Logo que chegou à chefia do poder, em 5 de Julho de 1932, António de Oliveira Salazar começou a elaborar a Constituição sobre a qual assentaria o seu novo regime, o Estado Novo.

António de Oliveira Salazar, Associated Press, 1966.
Imagem: The Delagoa Bay World

Após ser plebiscitado, o texto constitucional foi promulgado em Abril de 1933, no ano em que o novo regime salazarista criou a polícia política (PVDE) e o Secretariado de Propaganda Nacional (SPN) e lançou as bases da legislação corporativa, que assentaria, depois da proibição das associações operárias, em Sindicatos Nacionais (SN) únicos e Grémios patronais todo-poderosos.

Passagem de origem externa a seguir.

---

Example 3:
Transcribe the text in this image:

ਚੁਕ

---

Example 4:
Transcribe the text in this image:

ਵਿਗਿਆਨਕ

Federação Nacional para a Alegria no Trabalho (F.N.A.T.).
Costa da Caparica, aspecto do almoço dos trabalhadores dos Sindicatos Nacionais, 1937.
Imagem: Arquivo Nacional Torre do Tombo

Na luta contra o processo da chamada "fascização" dos sindicatos e num movimento de recusa de dissolução das organizações operárias nos SN e de formação de comités de base de luta por reivindicações económicas e liberdades políticas, ergueram-se os anarco-sindicalistas, os comunistas e alguns socialistas, respectivamente organizados na Confederação Geral do Trabalho (CGT), na Comissão Inter-Sindical (CIS) e na Federação das Associações Operárias (FAO), bem como elementos do Comité das Organizações Sindicais Autónomas (COSA). (1)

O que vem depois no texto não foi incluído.